Blog | Land Trades Builders

5 Important Reality Checks you should make before investing in real estate
Real estate

5 Important Reality Checks you should make before investing in real estate

Apr 23, 2021
Investments made in real estate are considered to be ‘blue chip’ investments. People assume that buying into real estate is like taking a lottery where nothing can wrong. No doubt real estate is one of the safest and most recommended investments options available to the common man. In a populous country like India, land and living space is always scarce and the demand always exceeds the supply. Hence good returns are assured on investments made in real estate. However, like in any investment, sufficient care should be taken to ensure that there are no hidden problems before taking the final decision to make a purchase. Even in the best properties, unforeseen issues can arise which put your money to risk or expose you to great hardship. ‘Reality Check’ is needed before you put your hard earned money in these investments.
Here are the 5 common precautions to take while investing in real estate.

1. Check credibility of the stakeholders

Credibility is the most important aspect to consider in any business transaction. Real estate transactions involve various stakeholders like buyer, seller, broker/agent and property developer. Before getting into the transaction, make your own enquiries to check on the market reputation of the people you are dealing with. Genuine people tend to be transparent and professional. They enjoy good reputation, will be financially sound and have a history of satisfied customers. If you come across any negative reviews, then take a second opinion from related sources. When in doubt don’t invest. Instead seek more information to get clarity.
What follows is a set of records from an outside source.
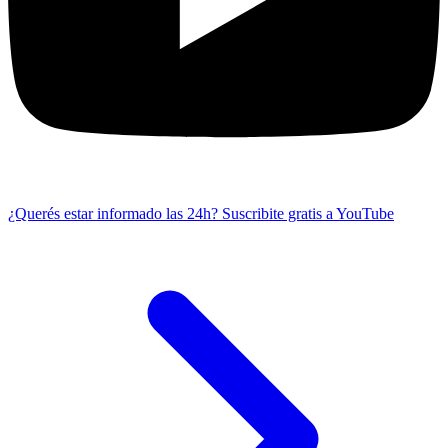
¿Querés estar informado las 24h?
Suscribite gratis a YouTube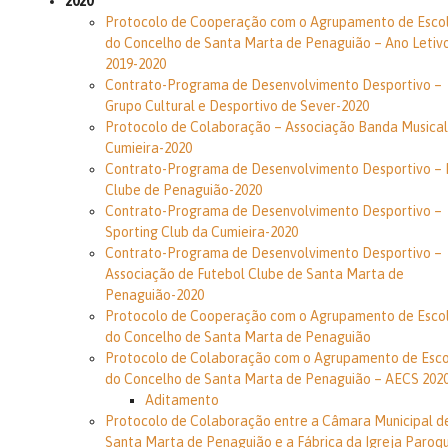
2020
Protocolo de Cooperação com o Agrupamento de Esco
do Concelho de Santa Marta de Penaguião – Ano Letiv
2019-2020
Contrato-Programa de Desenvolvimento Desportivo –
Grupo Cultural e Desportivo de Sever-2020
Protocolo de Colaboração – Associação Banda Musical
Cumieira-2020
Contrato-Programa de Desenvolvimento Desportivo – 
Clube de Penaguião-2020
Contrato-Programa de Desenvolvimento Desportivo –
Sporting Club da Cumieira-2020
Contrato-Programa de Desenvolvimento Desportivo –
Associação de Futebol Clube de Santa Marta de
Penaguião-2020
Protocolo de Cooperação com o Agrupamento de Esco
do Concelho de Santa Marta de Penaguião
Protocolo de Colaboração com o Agrupamento de Esco
do Concelho de Santa Marta de Penaguião – AECS 202
Aditamento
Protocolo de Colaboração entre a Câmara Municipal d
Santa Marta de Penaguião e a Fábrica da Igreja Paroqu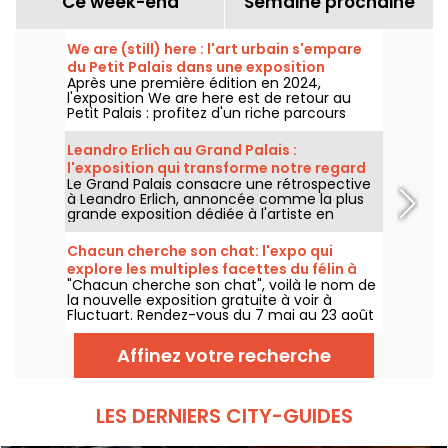
Ce week-end
Semaine prochaine
We are (still) here : l'art urbain s'empare
du Petit Palais dans une exposition
Après une première édition en 2024,
gratuite cet été
l'exposition We are here est de retour au
Petit Palais : profitez d'un riche parcours
d'art urbain en plein cœur du musée des
Beaux-Arts. L'exposition est visible
Leandro Erlich au Grand Palais :
gratuitement du 20 juin au 20 septembre
l'exposition qui transforme notre regard
2026.
Le Grand Palais consacre une rétrospective
sur le réel - nos photos
à Leandro Erlich, annoncée comme la plus
grande exposition dédiée à l'artiste en
Europe ! Rendez-vous du 2 juin au 6
septembre 2026 pour découvrir l'univers
Chacun cherche son chat: l'expo qui
singulier de Leandro Erlich, connu pour ses
explore les multiples facettes du félin à
installations qui brouillent nos repères et
"Chacun cherche son chat", voilà le nom de
Fluctuart - nos photos
notre perception dans l'espace public.
la nouvelle exposition gratuite à voir à
Fluctuart. Rendez-vous du 7 mai au 23 août
2026 pour admirer les œuvres d'une dizaine
d'artistes issus de l’art urbain. Pour
Affinez votre recherche
l'occasion, Madame, Kraken, Ardif ou encore
Wenna explorent les multiples facettes du
félin qui nous intrigue tant.
LES DERNIERS CITY-GUIDES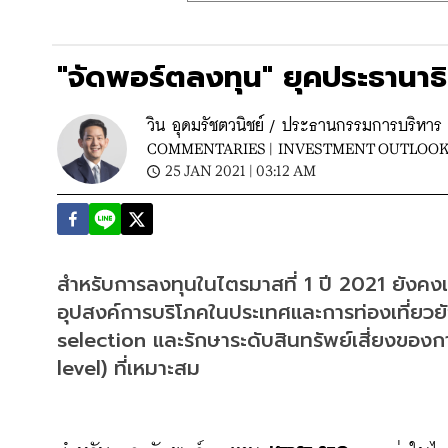
"จัดพอร์ตลงทุน" ยุคประธานาธ
วิน อุดมรัชตวนิชย์ / ประธานกรรมการบริหาร เ
COMMENTARIES |
INVESTMENT OUTLOO
25 JAN 2021 | 03:12 AM
สำหรับการลงทุนในไตรมาสที่ 1 ปี 2021 ยังคงเป
อุปสงค์การบริโภคในประเทศและการท่องเที่ยวยั
selection และรักษาระดับสินทรัพย์เสี่ยงของ
level) ที่เหมาะสม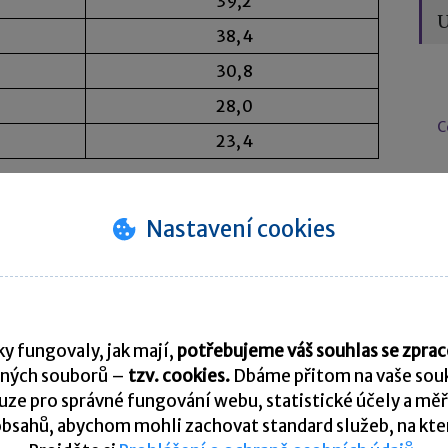
39,2
U
38,4
30,8
28,0
C
23,4
N
Nastavení cookies
ých pozic dominuje obor
informační technologie
,
eči na jednu pracovní nabídku. Jedná se o obor,
ovních nabídek, od začátku roku 2013 konkrétně
tatečný.
y fungovaly, jak mají,
potřebujeme váš souhlas se zpr
ných souborů –
tzv. cookies.
Dbáme přitom na vaše souk
tekt (0,5 reakce), programátor (0,7 reakce),
ze pro správné fungování webu, statistické účely a měř
visní inženýr (0,7 reakce) nebo databázový
bsahů, abychom mohli zachovat standard služeb, na který
íčkách nejtíže obsazovaných pozic zakotvili také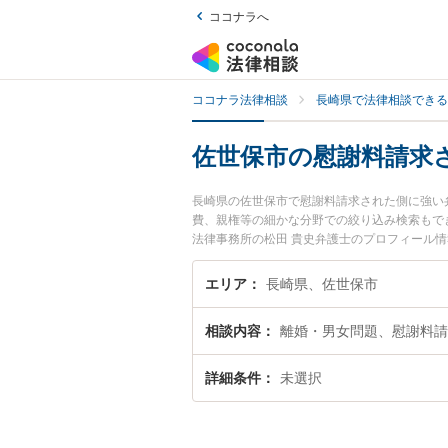
ココナラへ
ココナラ法律相談
長崎県で法律相談できる
佐世保市の慰謝料請求
長崎県の佐世保市で慰謝料請求された側に強い
費、親権等の細かな分野での絞り込み検索もで
法律事務所の松田 貴史弁護士のプロフィール
護士に相談したい』『慰謝料請求された側のト
相談予約したい』などでお困りの相談者さんに
エリア
長崎県、佐世保市
相談内容
離婚・男女問題、慰謝料請
詳細条件
未選択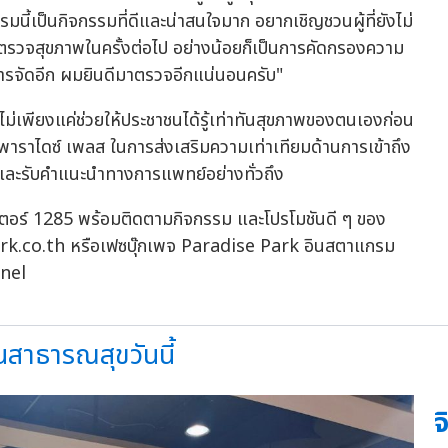
รมนี้เป็นกิจกรรมที่ดีและน่าสนใจมาก อยากเชิญชวนผู้ที่ยังไม่
วจสุขภาพในครั้งต่อไป อย่างน้อยก็เป็นการคัดกรองความ
ีการจัดอีก ผมยินดีมาตรวจอีกแน่นอนครับ"
 ไม่เพียงแค่ช่วยให้ประชาชนได้รู้เท่าทันสุขภาพของตนเองก่อน
้าพาราไดซ์ เพลส ในการส่งเสริมความเท่าเทียมด้านการเข้าถึง
งและรับคำแนะนำทางการแพทย์อย่างทั่วถึง
ซ็นเตอร์ 1285 พร้อมติดตามกิจกรรม และโปรโมชันดี ๆ ของ
park.co.th หรือเฟซบุ๊กเพจ Paradise Park อินสตาแกรม
nel
นสาธารณสุขวันนี้
จ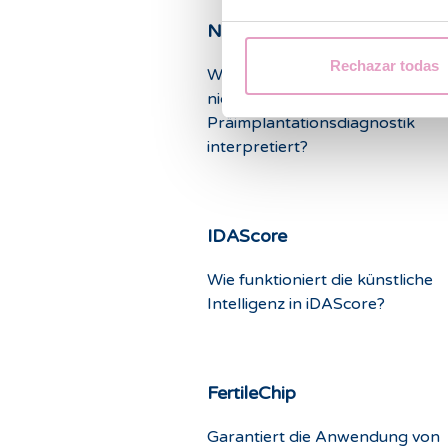
NIPT
Rechazar todas
Wie werden die Ergebnisse der
nicht-invasiven
Präimplantationsdiagnostik
interpretiert?
IDAScore
Wie funktioniert die künstliche
Intelligenz in iDAScore?
FertileChip
Garantiert die Anwendung von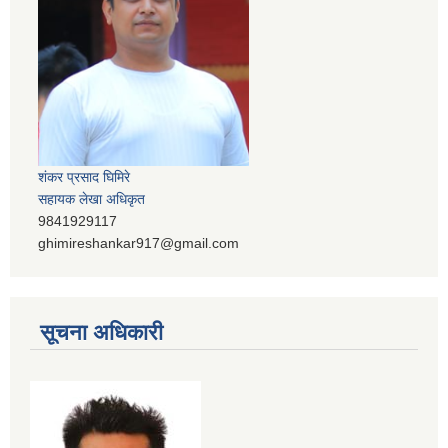
शंकर प्रसाद घिमिरे
सहायक लेखा अधिकृत
9841929117
ghimireshankar917@gmail.com
सूचना अधिकारी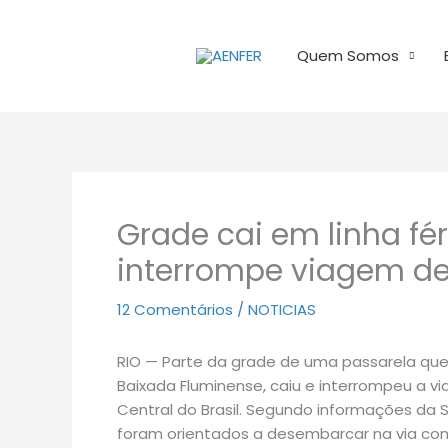
Ir
para
Quem Somos
o
conteúdo
Grade cai em linha fé
interrompe viagem de
12 Comentários
/
NOTICIAS
RIO — Parte da grade de uma passarela que c
Baixada Fluminense, caiu e interrompeu a 
Central do Brasil. Segundo informações da S
foram orientados a desembarcar na via com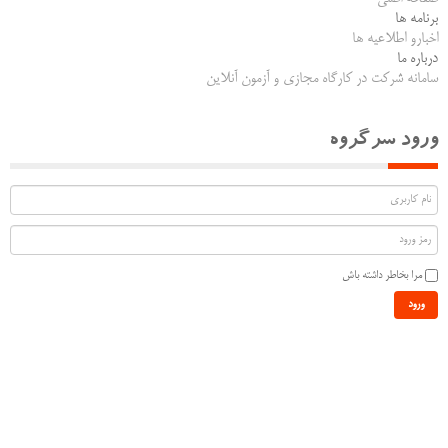
برنامه ها
اخبارو اطلاعیه ها
درباره ما
سامانه شرکت در کارگاه مجازی و آزمون آنلاین
ورود سرگروه
مرا بخاطر داشته باش
ورود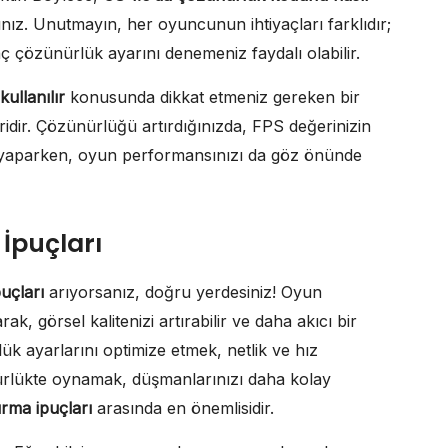
ız. Unutmayın, her oyuncunun ihtiyaçları farklıdır;
aç çözünürlük ayarını denemeniz faydalı olabilir.
ullanılır
konusunda dikkat etmeniz gereken bir
ridir. Çözünürlüğü artırdığınızda, FPS değerinizin
ı yaparken, oyun performansınızı da göz önünde
İpuçları
uçları
arıyorsanız, doğru yerdesiniz! Oyun
ak, görsel kalitenizi artırabilir ve daha akıcı bir
lük ayarlarını optimize etmek, netlik ve hız
ürlükte oynamak, düşmanlarınızı daha kolay
rma ipuçları
arasında en önemlisidir.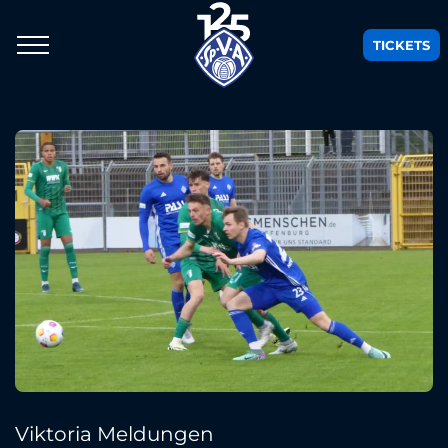
TICKETS
Viktoria Meldungen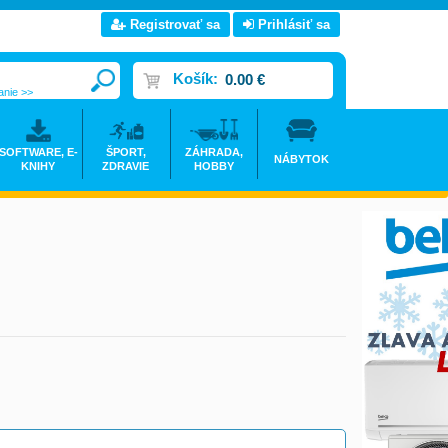
Registrovať sa
Prihlásiť sa
Košík:
0.00 €
anie >>
SOFTWARE, E-
ŠPORT,
ZÁHRADA,
NÁBYTOK
KNIHY
ZDRAVIE
HOBBY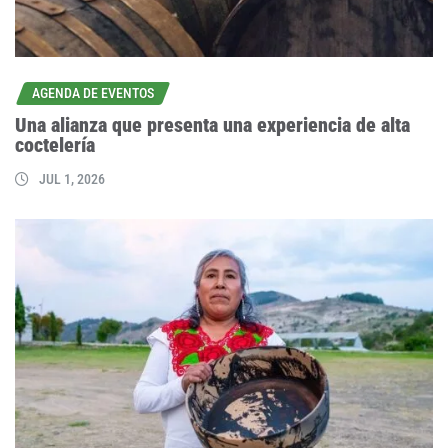
AGENDA DE EVENTOS
Una alianza que presenta una experiencia de alta
coctelería
JUL 1, 2026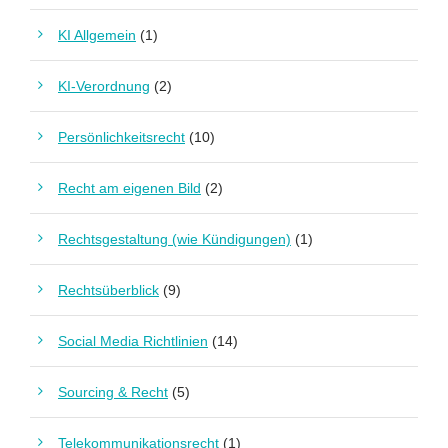
KI Allgemein
(1)
KI-Verordnung
(2)
Persönlichkeitsrecht
(10)
Recht am eigenen Bild
(2)
Rechtsgestaltung (wie Kündigungen)
(1)
Rechtsüberblick
(9)
Social Media Richtlinien
(14)
Sourcing & Recht
(5)
Telekommunikationsrecht
(1)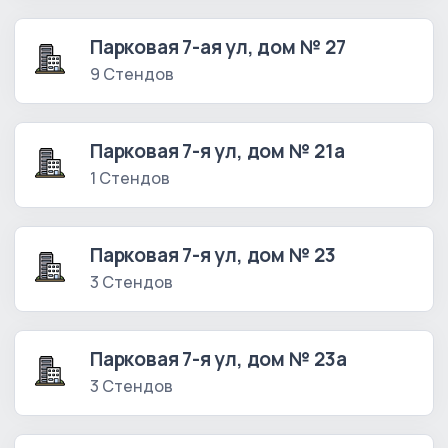
Парковая 7-ая ул, дом № 27
9 Стендов
Парковая 7-я ул, дом № 21а
1 Стендов
Парковая 7-я ул, дом № 23
3 Стендов
Парковая 7-я ул, дом № 23а
3 Стендов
2. Evaluate your financial capability

Any investment in real estate involves big money. For middle class people having fixed stable income, a big buy can drain all the resources. Hence it is very important to plan the investment properly. A rash investment can put you through tremendous financial stress and cause medium term or long term hardship to you as well as your family. Apart from the major expenses like the cost of the property, taxes and registration fee, there are many other hidden costs involved in property investment. If you are buying a house you have to consider maintenance costs, cost of furnishing and interiors, cost of repairs if any, utility charges, etc. Prepare a detailed document of the expenses and check whether you can afford it. If you are planning to take a home loan, then you must consult with a bank to know your eligibility. Having a good credit score will help you get a loan at lower interest rates and longer repayment tenure. A credit score of 700 or above is considered to be good and increases your credibility to get a loan.

3. Verify the builder’s reputation

Urban property purchases usually happen through a real estate developer. Choosing a reputed and trusted real estate developer ensures the credibility of your investment. A renowned real estate brand will procure all relevant legal permits and documents required for property sale. They also ensure that their projects are approved by RERA to ensure transparency in all transactions. Furthermore, remember to check on the after-sales track record of the developer. Dedicated developers will not compromise on quality as they know that only satisfied customers can guarantee repeat business. Their long standing experience ensures good quality construction and excellent customer service. You can visit the company website, social media pages, project sites or enquire with their existing customers to get a complete picture of the developer.

4. Choose the right type of property

Choosing the right type of property is most important while considering a real estate purchase. You can either buy a residential property or invest in a commercial space. Most of the first-time investors tend to overlook this aspect because they may not have much idea about the real estate market. Choosing the wrong property can put your money at risk and result in dead investments. Consider buying properties in prime locations as they will always have great demand. Also, look for in-house amenities and civic facilities nearby the property. You can get good resale value and returns from such properties. Depending on your budget and purpose, shortlist a few properties and seek help from a trusted property advisor to make the right choice.

5. Seek expert advice

Most first time real estate investors typically suffer from over confidence. They tend to gamble than to invest. While sound investment should be based on facts and not speculation, first time investors will go by intuition, first impression or pre-conceived notions. Hence it is always advisable for amateur investors to seek professional help for real estate investments to insure against their inexperience. Industry experts will be aware of the pitfalls which put the investors into trouble later on. The experts will advice the investors regarding the numerous unknown issues associated with properties. Interacting with a reliable property advisor will not only save you from fraudulent offers but will also ensure that your property is free of legal issues. An experienced real estate agent can find you a good property at a fair price deal. Also, it is always ideal to consult a financial advisor to plan your expenses and prepare yourself for the investment.
The above are only some of the key issues on which you need to be vigilant before investing in properties. We hope you have gained a better perspective on making wise real estate investments in the future. Observing these precautions will certainly work in your favour.